Saved entries:
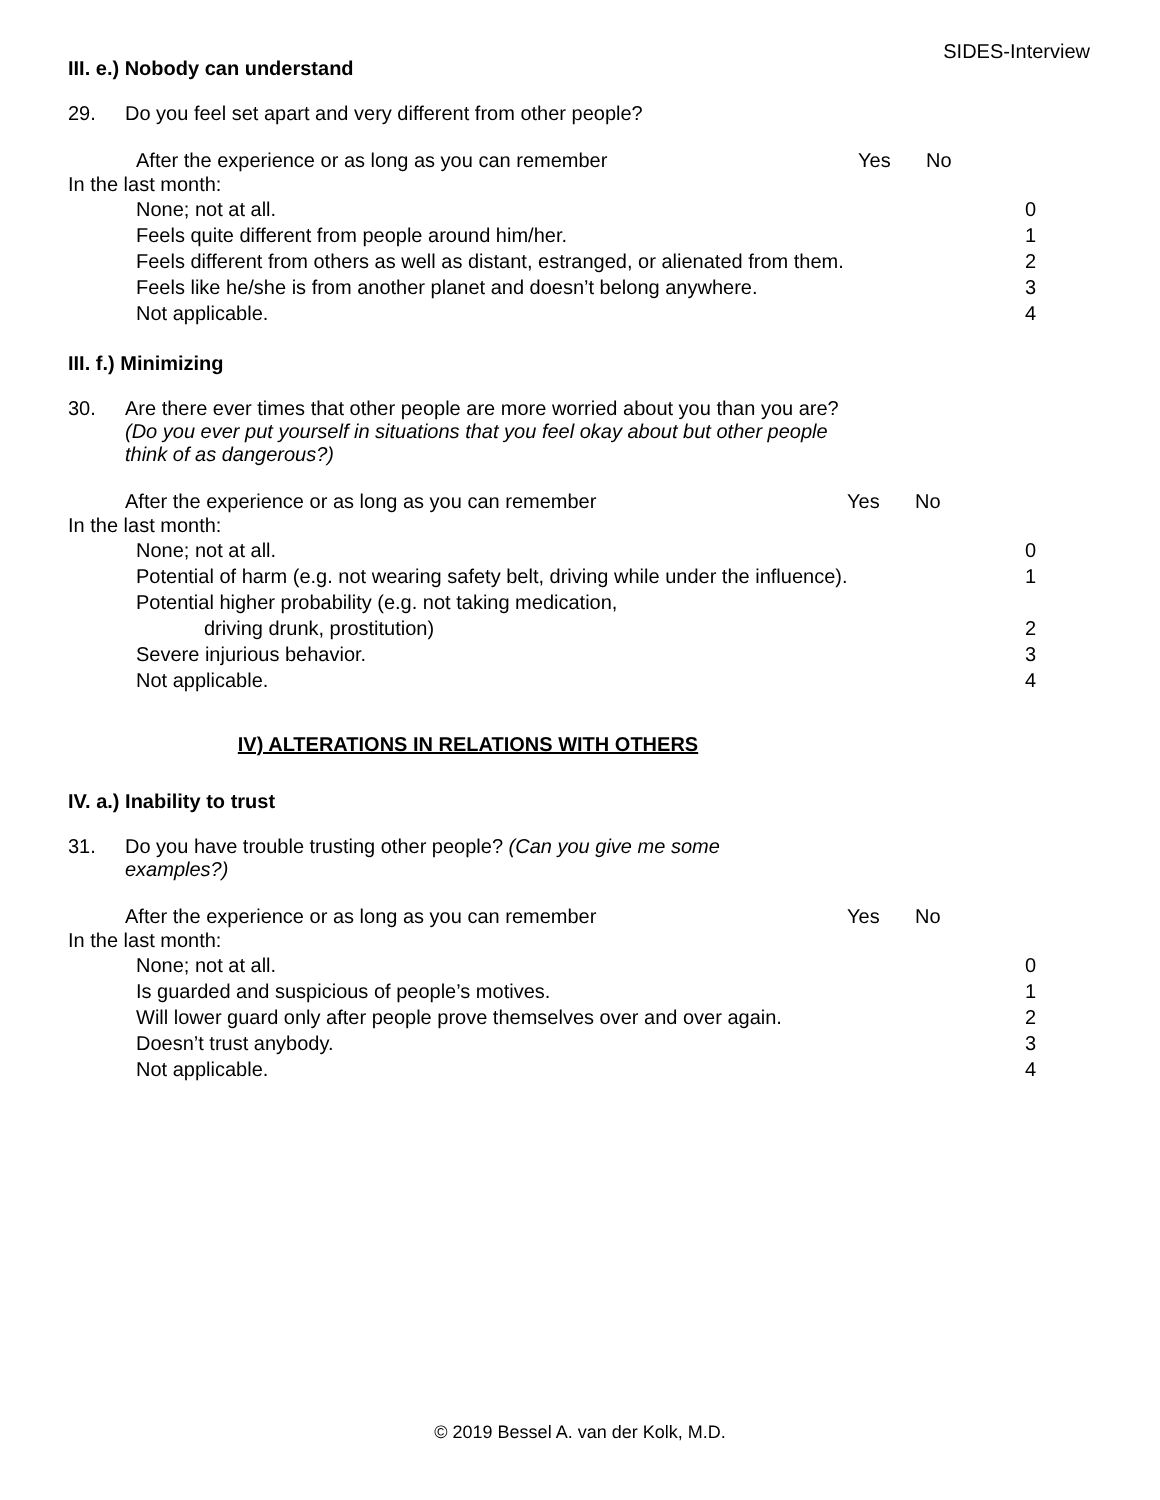SIDES-Interview
III. e.) Nobody can understand
29. Do you feel set apart and very different from other people?
After the experience or as long as you can remember Yes No
In the last month:
None; not at all. 0
Feels quite different from people around him/her. 1
Feels different from others as well as distant, estranged, or alienated from them. 2
Feels like he/she is from another planet and doesn’t belong anywhere. 3
Not applicable. 4
III. f.) Minimizing
30. Are there ever times that other people are more worried about you than you are? (Do you ever put yourself in situations that you feel okay about but other people think of as dangerous?)
After the experience or as long as you can remember Yes No
In the last month:
None; not at all. 0
Potential of harm (e.g. not wearing safety belt, driving while under the influence). 1
Potential higher probability (e.g. not taking medication,
driving drunk, prostitution) 2
Severe injurious behavior. 3
Not applicable. 4
IV) ALTERATIONS IN RELATIONS WITH OTHERS
IV. a.) Inability to trust
31. Do you have trouble trusting other people? (Can you give me some examples?)
After the experience or as long as you can remember Yes No
In the last month:
None; not at all. 0
Is guarded and suspicious of people’s motives. 1
Will lower guard only after people prove themselves over and over again. 2
Doesn’t trust anybody. 3
Not applicable. 4
© 2019 Bessel A. van der Kolk, M.D.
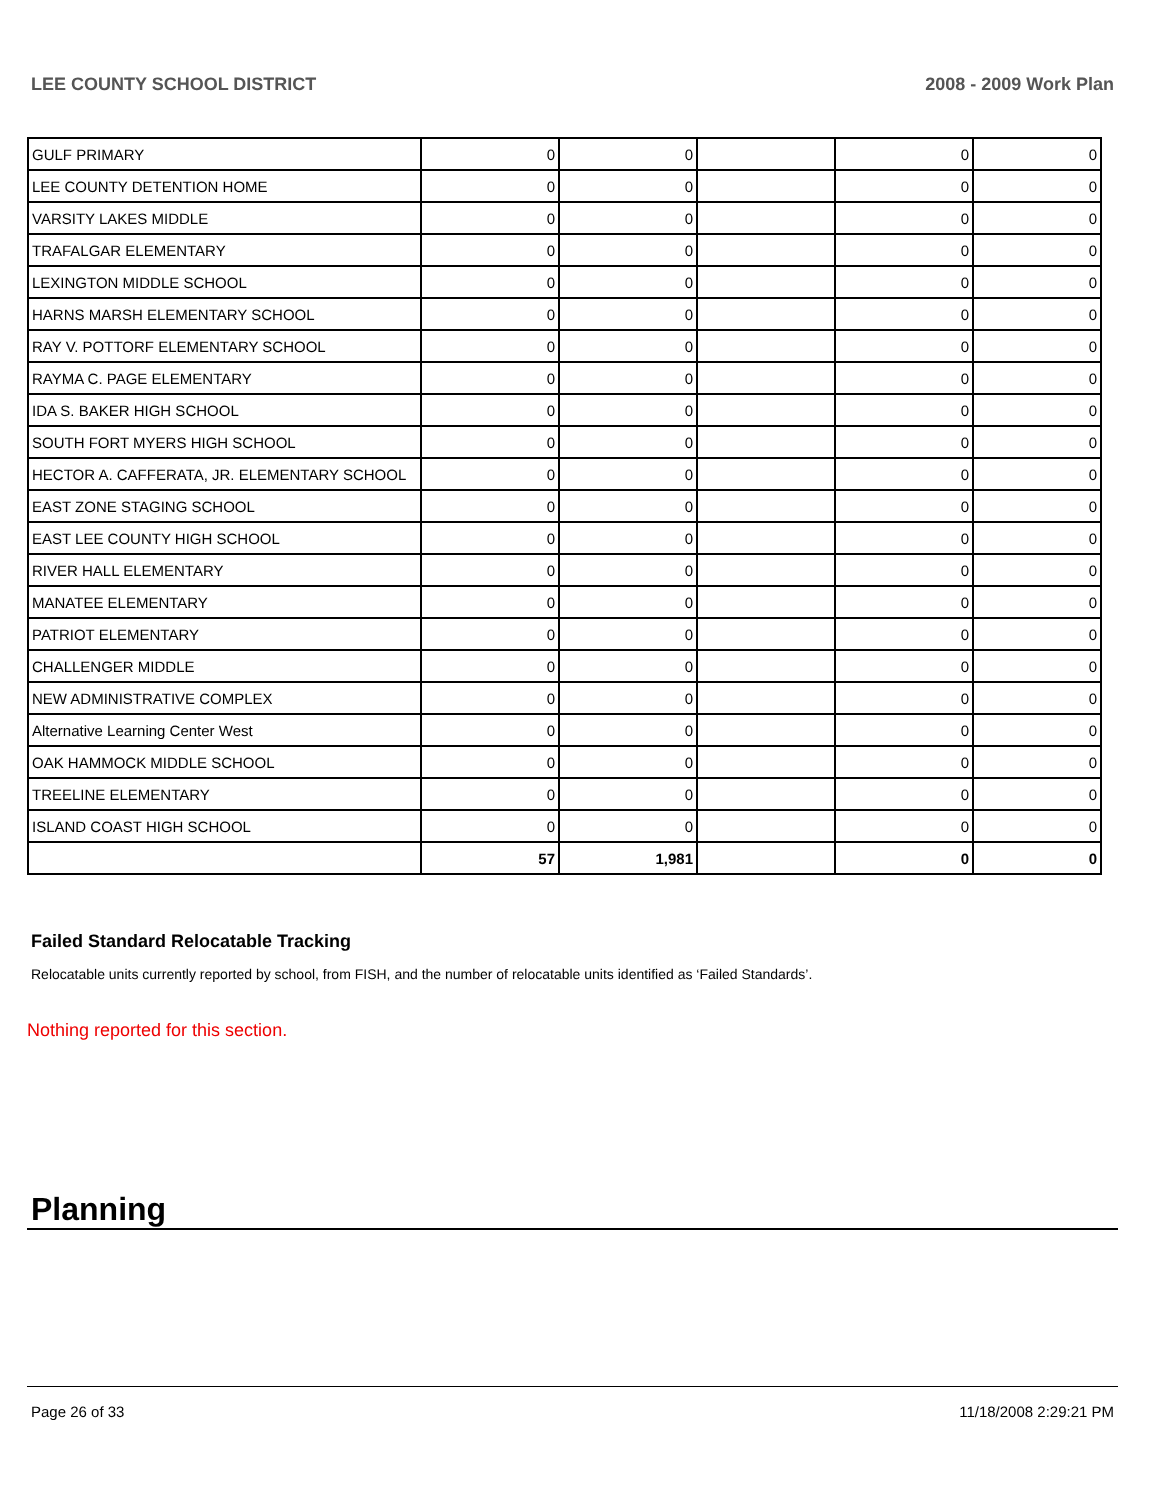LEE COUNTY SCHOOL DISTRICT 2008 - 2009 Work Plan
| GULF PRIMARY | 0 | 0 | | 0 | 0 |
| LEE COUNTY DETENTION HOME | 0 | 0 | | 0 | 0 |
| VARSITY LAKES MIDDLE | 0 | 0 | | 0 | 0 |
| TRAFALGAR ELEMENTARY | 0 | 0 | | 0 | 0 |
| LEXINGTON MIDDLE SCHOOL | 0 | 0 | | 0 | 0 |
| HARNS MARSH ELEMENTARY SCHOOL | 0 | 0 | | 0 | 0 |
| RAY V. POTTORF ELEMENTARY SCHOOL | 0 | 0 | | 0 | 0 |
| RAYMA C. PAGE ELEMENTARY | 0 | 0 | | 0 | 0 |
| IDA S. BAKER HIGH SCHOOL | 0 | 0 | | 0 | 0 |
| SOUTH FORT MYERS HIGH SCHOOL | 0 | 0 | | 0 | 0 |
| HECTOR A. CAFFERATA, JR. ELEMENTARY SCHOOL | 0 | 0 | | 0 | 0 |
| EAST ZONE STAGING SCHOOL | 0 | 0 | | 0 | 0 |
| EAST LEE COUNTY HIGH SCHOOL | 0 | 0 | | 0 | 0 |
| RIVER HALL ELEMENTARY | 0 | 0 | | 0 | 0 |
| MANATEE ELEMENTARY | 0 | 0 | | 0 | 0 |
| PATRIOT ELEMENTARY | 0 | 0 | | 0 | 0 |
| CHALLENGER MIDDLE | 0 | 0 | | 0 | 0 |
| NEW ADMINISTRATIVE COMPLEX | 0 | 0 | | 0 | 0 |
| Alternative Learning Center West | 0 | 0 | | 0 | 0 |
| OAK HAMMOCK MIDDLE SCHOOL | 0 | 0 | | 0 | 0 |
| TREELINE ELEMENTARY | 0 | 0 | | 0 | 0 |
| ISLAND COAST HIGH SCHOOL | 0 | 0 | | 0 | 0 |
| | 57 | 1,981 | | 0 | 0 |
Failed Standard Relocatable Tracking
Relocatable units currently reported by school, from FISH, and the number of relocatable units identified as ‘Failed Standards’.
Nothing reported for this section.
Planning
Page 26 of 33 11/18/2008 2:29:21 PM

- [DIRECTIONS]:
When you reach the line with "der Kolk, M.D." in the records above, start writing out each line exactly, and stop after the line with "IDA S. BAKER". Pictures stay out.

- [SOLUTION]:
© 2019 Bessel A. van der Kolk, M.D.
LEE COUNTY SCHOOL DISTRICT 2008 - 2009 Work Plan
| GULF PRIMARY | 0 | 0 | | 0 | 0 |
| LEE COUNTY DETENTION HOME | 0 | 0 | | 0 | 0 |
| VARSITY LAKES MIDDLE | 0 | 0 | | 0 | 0 |
| TRAFALGAR ELEMENTARY | 0 | 0 | | 0 | 0 |
| LEXINGTON MIDDLE SCHOOL | 0 | 0 | | 0 | 0 |
| HARNS MARSH ELEMENTARY SCHOOL | 0 | 0 | | 0 | 0 |
| RAY V. POTTORF ELEMENTARY SCHOOL | 0 | 0 | | 0 | 0 |
| RAYMA C. PAGE ELEMENTARY | 0 | 0 | | 0 | 0 |
| IDA S. BAKER HIGH SCHOOL | 0 | 0 | | 0 | 0 |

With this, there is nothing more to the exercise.